The zlotys I used to buy leather bags, briefcases, purses, jewelry, exquisite carved boxes, a bit of fragile pottery. And magazines for my friend who was rightly proud and agonized at being a recipient of charity. I had to be extra clever and careful to not make it seem that way.
Anyway, the World Cup. Next game up: the Soviet Union. Maybe the Poles and the Soviets fought on the football pitch so they didn't end up on the real battlefields. No, probably not, that's a bit histronic. But it was a highly charged, emotional, high stakes, all out engagement. Especially from the Poles' side. I almost got my sports' agnostic host interested.
So it went, the afternoon, the long afternoon. Ninety minutes of back and forth. I could only imagine all that went on in that stadium. The tension in our neighborhood was almost unbearable. I'd might as well have been in a stadium, for all the noise that poured out of windows above and below and across from my kitchen chair. During half-time I recorded some of these impressions and then settled in for more.

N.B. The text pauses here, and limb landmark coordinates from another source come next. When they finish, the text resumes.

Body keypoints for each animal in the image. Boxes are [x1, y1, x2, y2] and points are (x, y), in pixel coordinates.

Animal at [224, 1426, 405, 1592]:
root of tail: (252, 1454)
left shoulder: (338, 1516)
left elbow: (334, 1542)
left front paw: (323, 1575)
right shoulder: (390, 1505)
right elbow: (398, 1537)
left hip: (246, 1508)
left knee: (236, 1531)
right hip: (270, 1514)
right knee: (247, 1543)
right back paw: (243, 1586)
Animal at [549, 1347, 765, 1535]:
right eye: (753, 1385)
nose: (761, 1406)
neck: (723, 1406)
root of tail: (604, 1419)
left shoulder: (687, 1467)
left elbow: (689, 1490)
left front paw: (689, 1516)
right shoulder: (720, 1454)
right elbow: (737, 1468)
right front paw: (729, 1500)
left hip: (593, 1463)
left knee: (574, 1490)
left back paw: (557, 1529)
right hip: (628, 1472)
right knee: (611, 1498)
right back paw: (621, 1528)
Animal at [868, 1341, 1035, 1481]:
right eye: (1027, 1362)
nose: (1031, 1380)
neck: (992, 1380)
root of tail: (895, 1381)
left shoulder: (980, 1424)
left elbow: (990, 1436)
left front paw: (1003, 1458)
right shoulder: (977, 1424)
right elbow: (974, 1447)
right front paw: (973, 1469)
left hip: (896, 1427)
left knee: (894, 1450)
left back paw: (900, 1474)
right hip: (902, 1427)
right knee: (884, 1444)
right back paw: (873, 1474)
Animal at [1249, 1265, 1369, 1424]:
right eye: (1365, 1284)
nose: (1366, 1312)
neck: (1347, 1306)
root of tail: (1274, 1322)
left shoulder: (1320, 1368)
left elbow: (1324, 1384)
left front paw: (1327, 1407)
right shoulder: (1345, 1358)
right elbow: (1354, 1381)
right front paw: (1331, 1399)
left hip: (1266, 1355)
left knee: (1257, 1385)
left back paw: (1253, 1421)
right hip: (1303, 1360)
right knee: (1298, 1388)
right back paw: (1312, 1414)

More local commentary, colorful and otherwise. Even the breeze stopped blowing,the day itself held its breath. And then, a final whistle. Game over.
Poland 0. Soviet Union 0.
Poland won!
Holding the Soviet athletic machine scoreless was a moral victory. Stopping the Soviets was an emotional victory. And by virtue of total tournament points scored, Poland won. Poland won the right to advance to the next round.
The Soviets went home.
It was a good night in Warsaw.
And even at home. I opened a bottle of Pewex-purchase Hungarian wine. My host-friend, always more tightly wound than a battery spring, indifferent to the sport, nonetheless, let himself unwind just a little bit.